→ **Aufgabe A**: Schreiben Sie aus dem Text über Sacco und Vanzetti den Abschnitt ab, der mit den Worten „Eine Frage der“ beginnt und mit „und Vanzetti erinnert.“ endet.
→ **Aufgabe B**: Was entstand laut dem Text über Sacco und Vanzetti am Ort des Verbrechens in der Pearl Street?
→ **Aufgabe C**: Führen Sie den Text über die Erinnerung an Sacco und Vanzetti in Boston nach seinem letzten Satz weiter.

:: Textauszug

Eine Frage der nationalen Identität
In Boston ist Upton Sinclairs Roman heute in keinem Buchladen mehr erhältlich, weder in der City noch am Havard Square. Um Restexemplare der Hardcover-Ausgabe zu bestellen, muß man/frau vier Wochen warten. In den Annalen der Stadt ist die Erinnerung an die Zeit zwischen 1919 und 1927 getilgt. An keinem der historischen Orte wird an Sacco und Vanzetti erinnert.
Und doch ist die Erinnerung lebendig – jede Person über 50 Jahre, die wir in Boston nach Sacco und Vanzetti fragten, kannte den Namen und den Fall. Er hat Boston ein ganzes Jahrzehnt in Atem gehalten, das prägt das kollektive Gedächtnis. Das mußte nicht offiziell aufgeschrieben werden, es wurde mündlich von einer zur nächsten Generation überliefert. Im südlichen Stadtteil Dedham steht heute noch das Justizgebäude, das Dedham Court House, in dem damals der Prozeß stattfand. Und weiter südlich, in South Braintree, in der dortigen Pearl Street, wo das Verbrechen stattfand, für das Sacco & Vanzetti sterben mußten, kann sich noch jede/r daran erinnern. In der Pearl Street ist heutzutage keine Schuhindustrie mehr ansässig. Vor Jahren wurden die alten Industriegebäude abgerissen, am Ort des Verbrechens entstand eine Einkaufsmeile mit Parkplatz. Dort fragten wir örtliche BewohnerInnen – und alle kannten die Geschichte. Ein reaktionärer Alter sagte gar: „Ja, und ich sag euch, sie waren es! Mein Vater war Anwalt und er sah das Verbrechen zufällig als kleiner Junge, er hat sie damals erkannt!“ So weit treiben die Mythen – und so wird der Justizmord nationalistisch verarbeitet: was nicht sein darf, war auch nicht passiert. Die US-Justiz kann sich nicht irren, also hat sie auch damals nicht geirrt. Eine Welt würde zusammenstürzen, der Glaube an die Gerechtigkeit im System der USA!

::::
:: Quellenmaterial

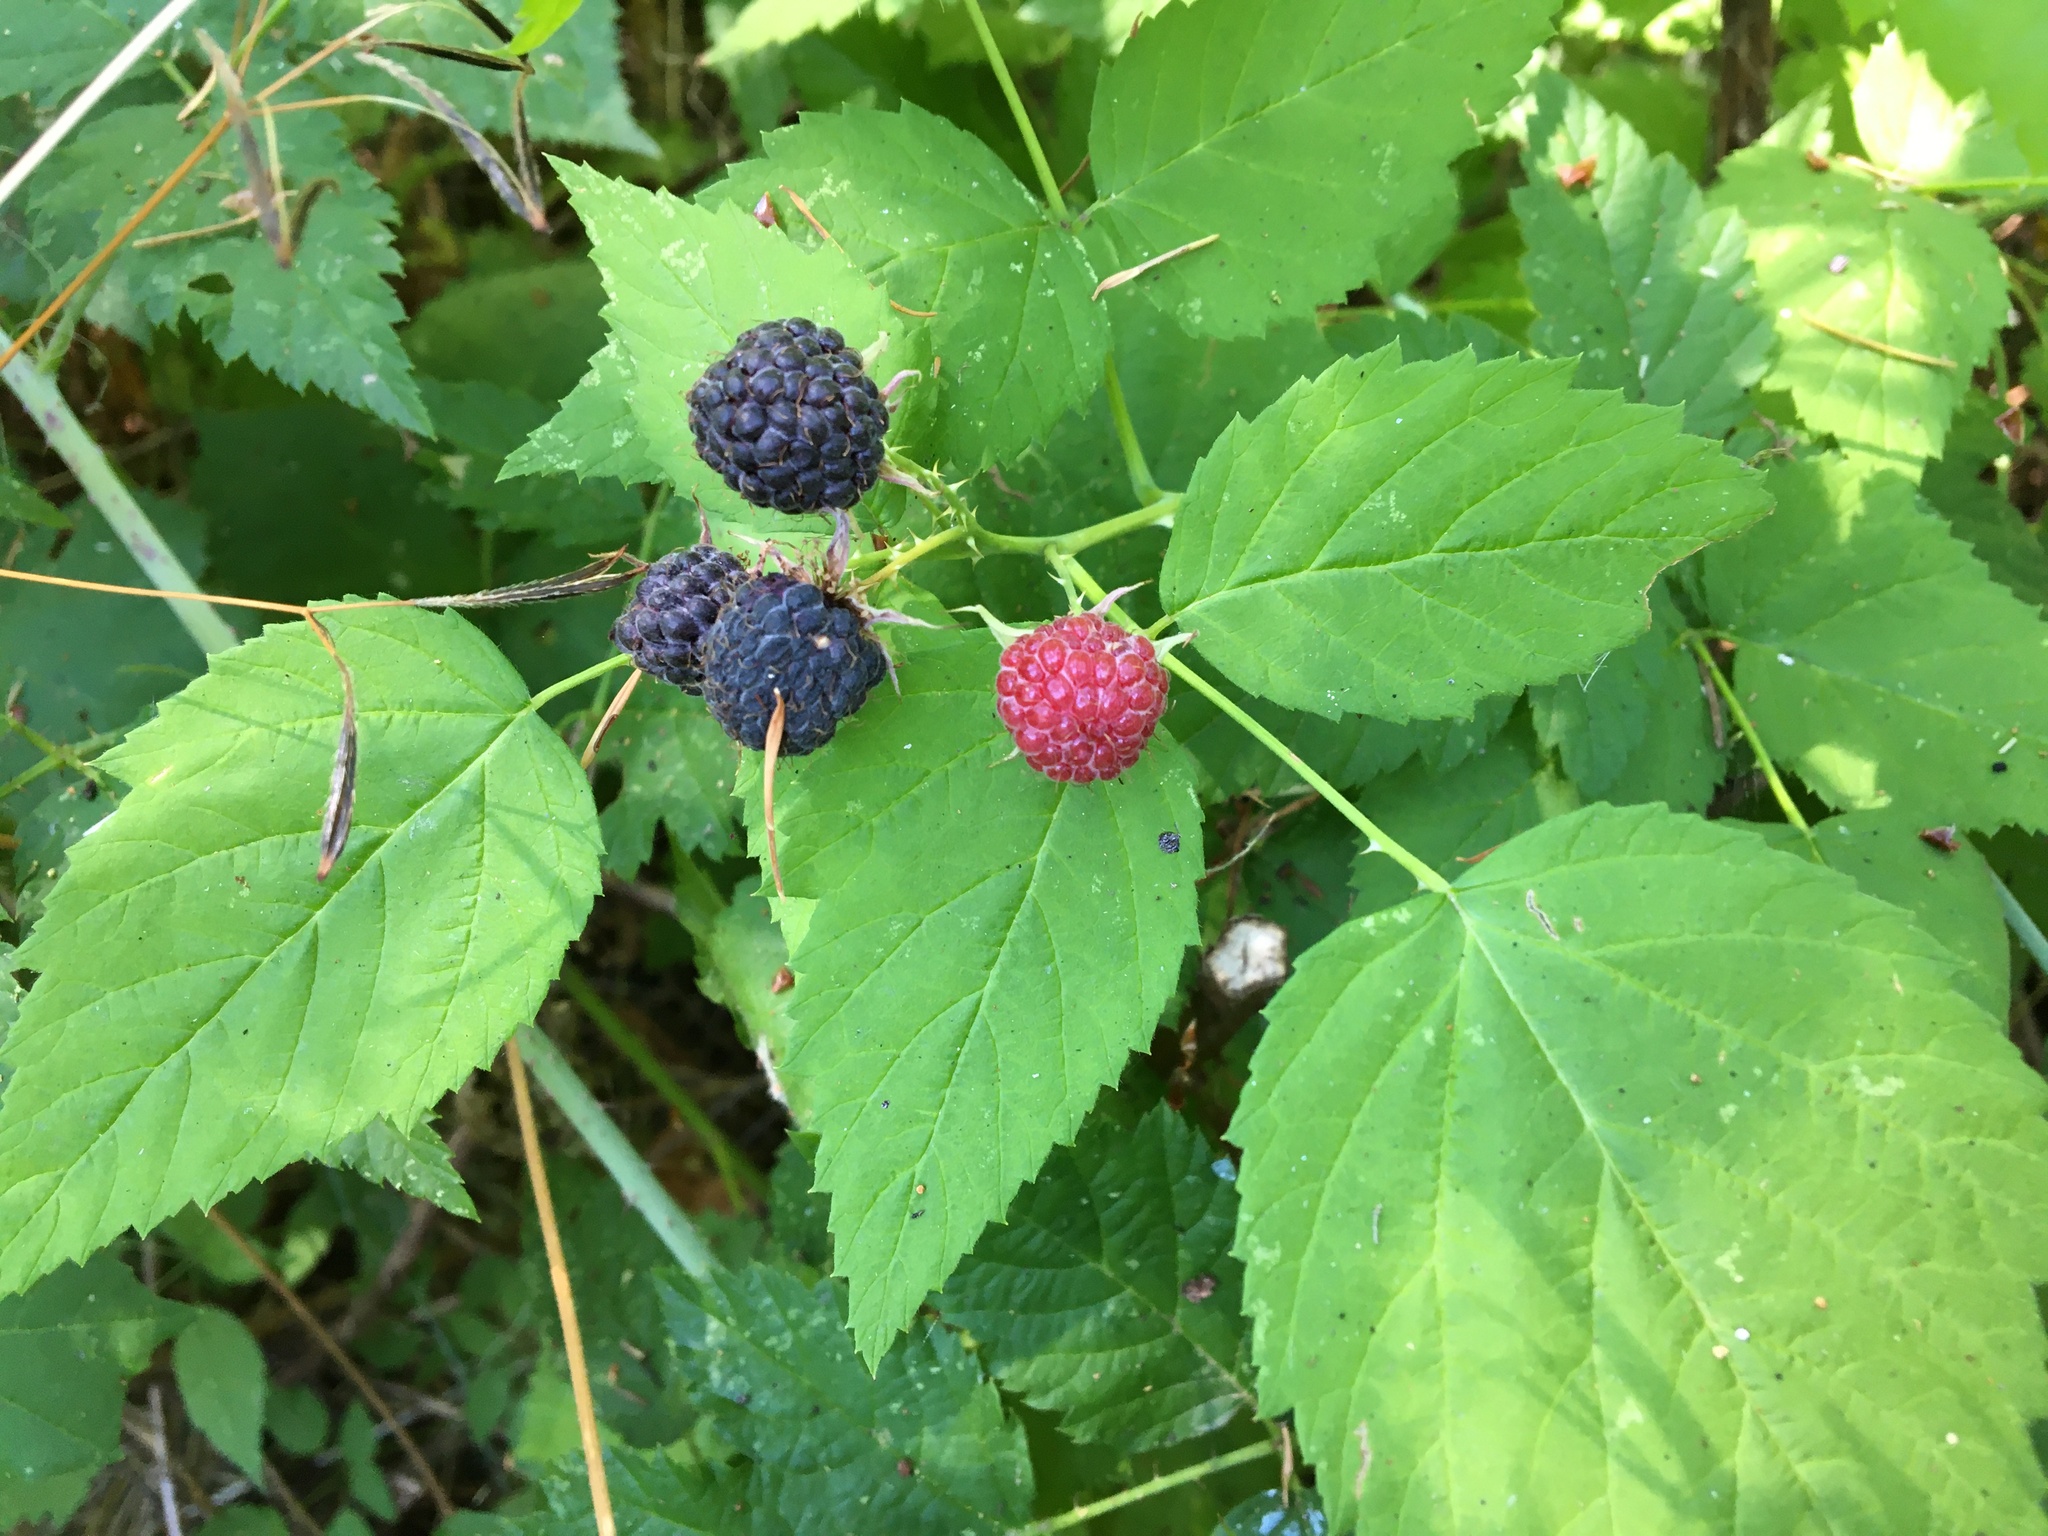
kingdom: Plantae
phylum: Tracheophyta
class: Magnoliopsida
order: Rosales
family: Rosaceae
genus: Rubus
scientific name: Rubus leucodermis
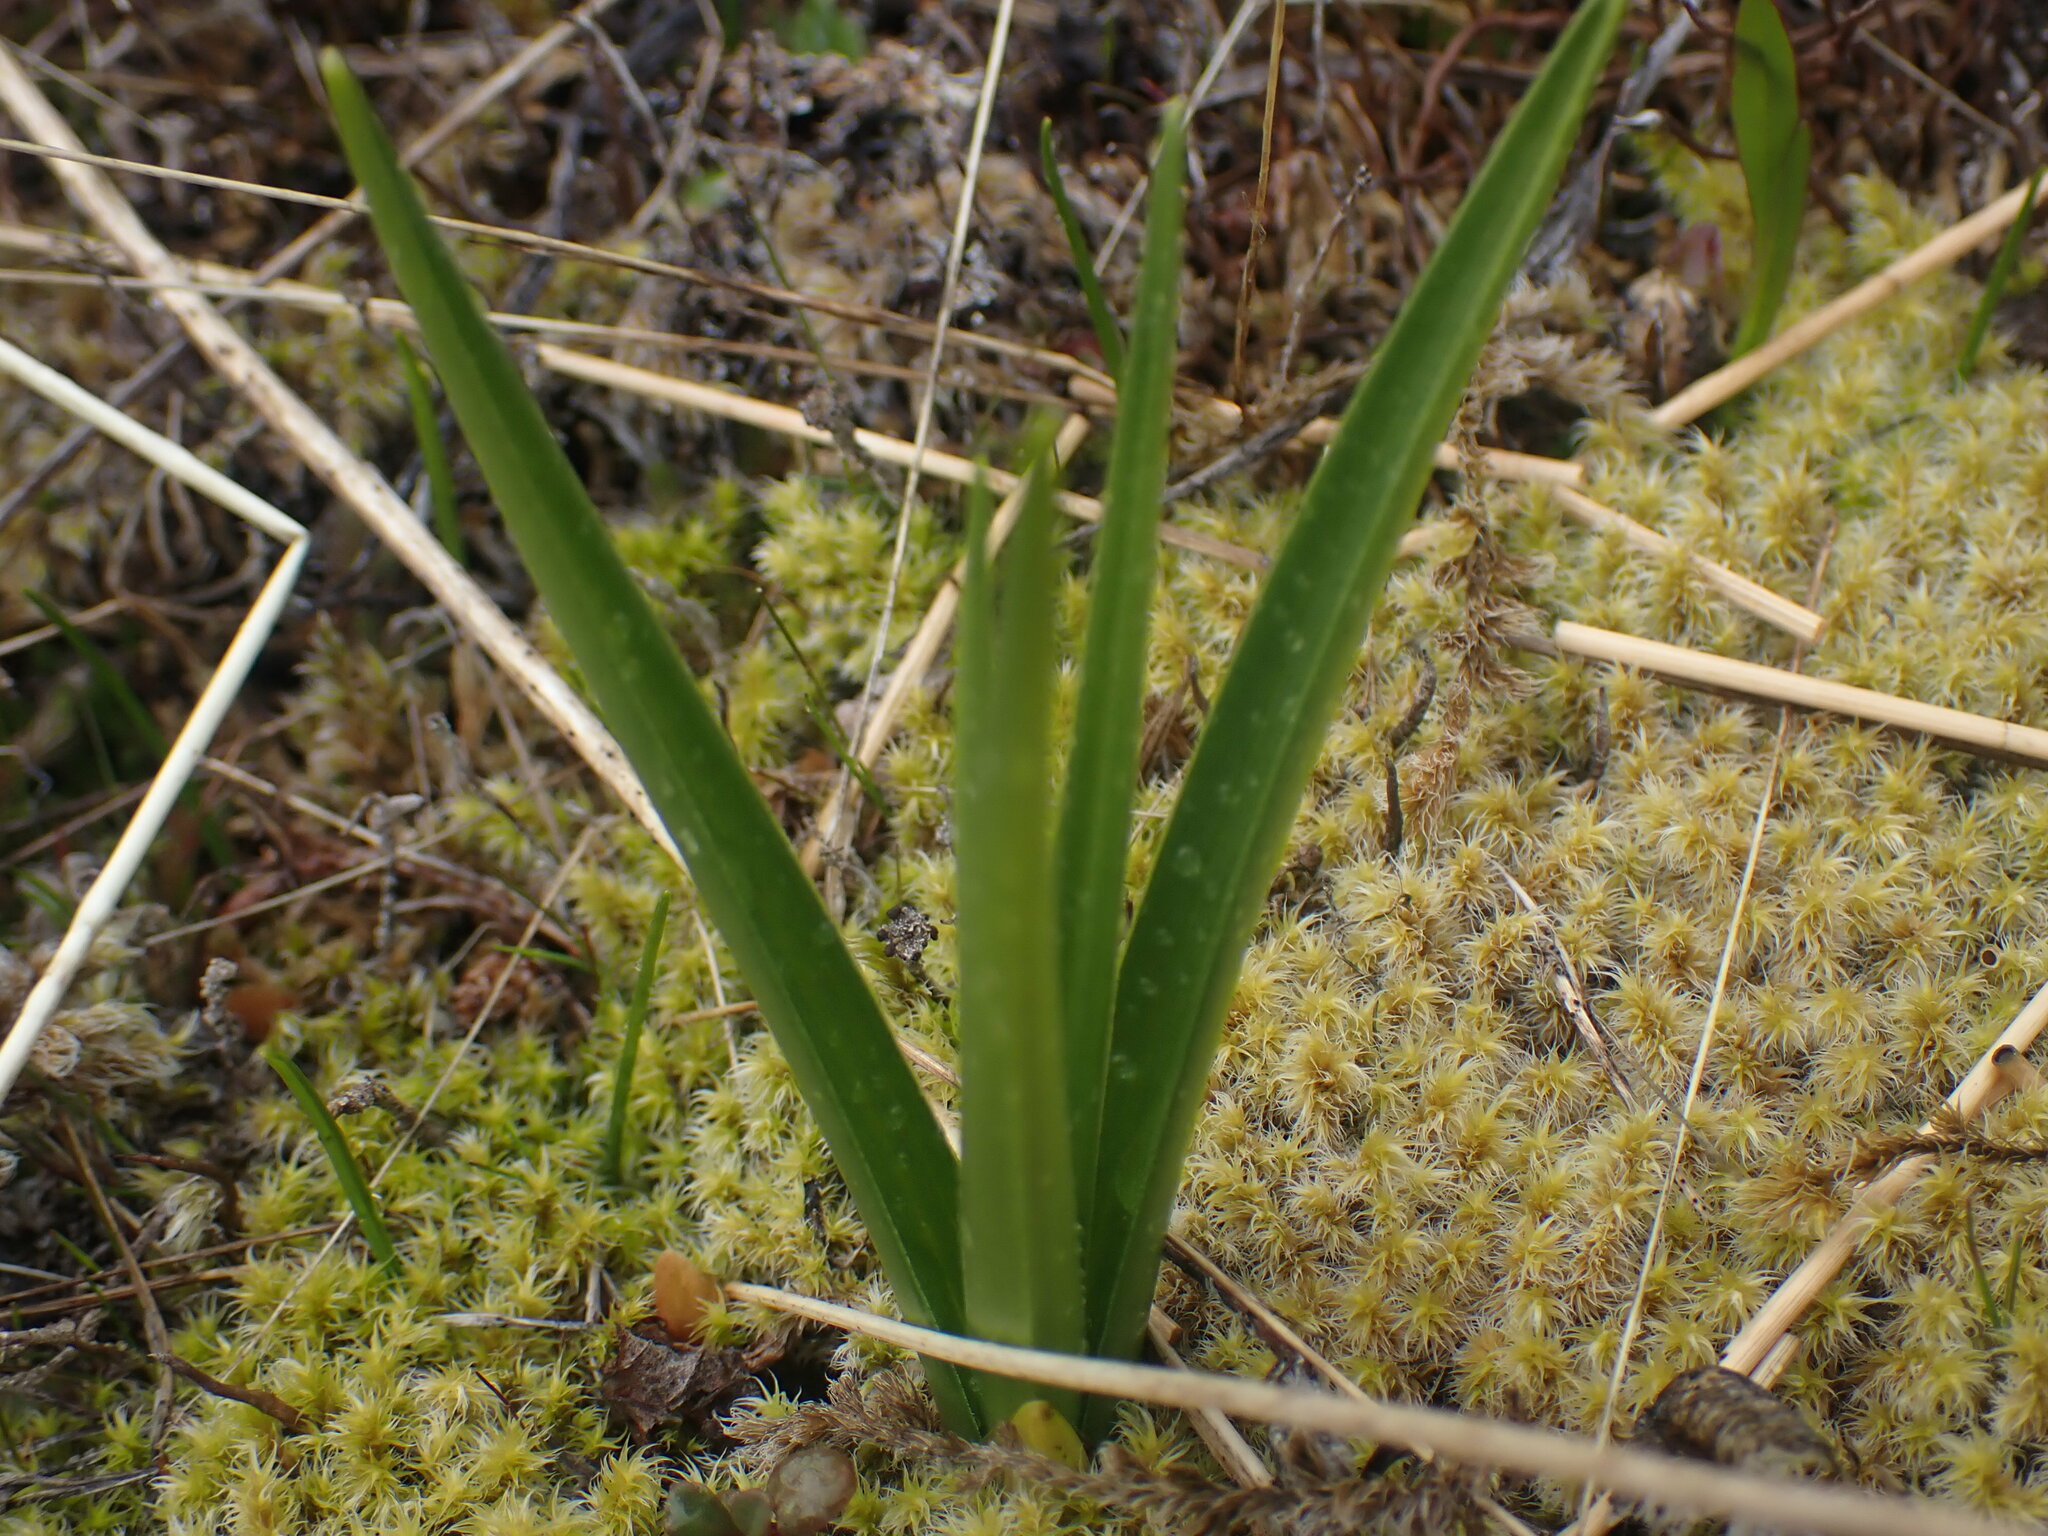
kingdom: Plantae
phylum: Tracheophyta
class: Liliopsida
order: Liliales
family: Melanthiaceae
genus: Toxicoscordion
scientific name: Toxicoscordion venenosum
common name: Meadow death camas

::::

→ **Antwortfeld A**:
Eine Frage der nationalen Identität
In Boston ist Upton Sinclairs Roman heute in keinem Buchladen mehr erhältlich, weder in der City noch am Havard Square. Um Restexemplare der Hardcover-Ausgabe zu bestellen, muß man/frau vier Wochen warten. In den Annalen der Stadt ist die Erinnerung an die Zeit zwischen 1919 und 1927 getilgt. An keinem der historischen Orte wird an Sacco und Vanzetti erinnert.

→ **Antwortfeld B**: Eine Einkaufsmeile mit Parkplatz.

→ **Antwortfeld C**:
Doch auch auf andere Weise bleibt der Fall lebendig. Ein Automechaniker, der seit 16 Jahren in der Pearl Street arbeitet, erzählte uns, immer wieder kämen Leute hierher, StudentInnen, ForscherInnen, HistorikerInnen. Sie wollten wissen, wo genau das Verbrechen stattfand und ob sich noch jemand daran erinnere, wie Eltern oder Großeltern davon erzählten. Sacco & Vanzetti sind nicht tot – in unserem kollektiven Gedächtnis werden sie nie sterben!
(1) vgl. zum Ablauf die jüngste deutschsprachige Publikation: Helmut Ortner: Zwei Italiener in Amerika. Der Justizmord Sacco & Vanzetti, Zambon Verlag, Frankfurt/M. 1993. Vgl. auch: Rassismus gegen Armutsflüchtlinge - Vor 70 Jahren: Justizmord an Sacco & Vanzetti, in: Graswurzelrevolution Kalender 1997, S. 76-85.
(2) vgl. Le monde diplomatique, Sept. 1999, S.1.
(3) Upton Sinclair: Boston, erstveröffentlicht 1928, dt. Erstveröffentlichung Berlin 1929, wiederaufgelegt in deutscher Sprache, Jossa Verlag, 1978. Heute kaum noch erhältlich, eher schon die aktuelle englischsprachige Ausgabe: Bentley Verlag, Cambridge, Massachusetts, 1978.